The Pursuit Of The Piano
by [?]

He amused himself in mentally following the piano on its way to the Sea Board & Hill Country R. R. freight-depot, which he was quite able to do from a habit of Boston formed during his four years in the academic course and his three years in the law-school at Harvard. He knew that it would cross Boylston into Charles Street, and keep along that level to Cambridge; then it would turn into McLane Street, and again into Lynde, by this means avoiding the grades as much as possible, and arriving through Causeway Street at the long, low freight-depot of the S. B. & H. C., where it would be the first thing unloaded from the truck. It would stand indefinitely on the outer platform; and then, when the men in flat, narrow-peaked silk caps and grease-splotched overalls got round to it, with an air of as much personal indifference as if they were mere mechanical agencies, it would be pulled and pushed into the dimness of the interior, cool, and pleasantly smelling of pine, and hemp, and flour, and dried fruit, and coffee, and tar, and leather, and fish. There it would abide, indefinitely again, till in the same large impersonal way it was pulled and pushed out on the platform beside the track, where a freight-car marked for the Hill Country division of the road, with devices intelligible to the train-men, had been shunted down by a pony engine in obedience to mystical semaphoric gesticulations, from the brakeman risking his life for the purpose among the rails, addressed to the engineer keeping his hand on the pulse of the locomotive, and his head out of the cab window to see how near he could come to killing the brakeman without doing it.

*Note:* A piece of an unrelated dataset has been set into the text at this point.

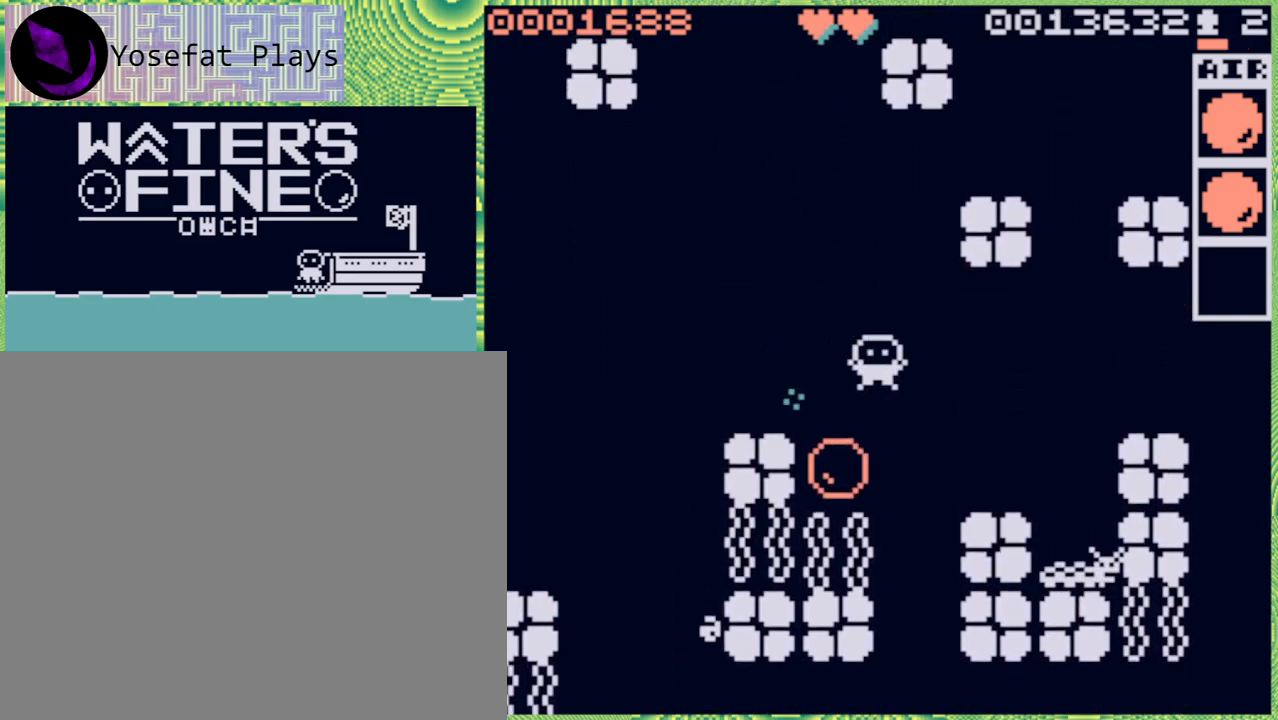
{"buttons": [], "left_stick": "center", "right_stick": "center", "events": [[183, "left_stick", "center"], [317, "left_stick", "left"], [500, "left_stick", "center"]]}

Gaites witnessed the whole drama with an interest that held him suspended between the gulps and morsels of his breakfast, and at times quite arrested the processes of mastication and deglutition. That pretty girl’s name on the slope of the piano-case continued to look at him from the end of the truck; it smiled at him from the outer platform of the freight-house; it entreated him with a charming trepidation from the dim interior; again it smiled on the inner platform; and then, from the safety of the car, where the case found itself ensconced among freight of a neat and agreeable character, the name had the effect of intrepidly blowing him a kiss as the train-man slid the car doors together and fastened them. He drew a long breath when the train had backed and bumped down to the car, and the couplers had clashed together, and the maniac, who had not been mashed in dropping the coupling-pin into its socket, scrambled out from the wheels, and frantically worked his arms to the potential homicide in the locomotive cab, and the train had jolted forward on the beginning of its run.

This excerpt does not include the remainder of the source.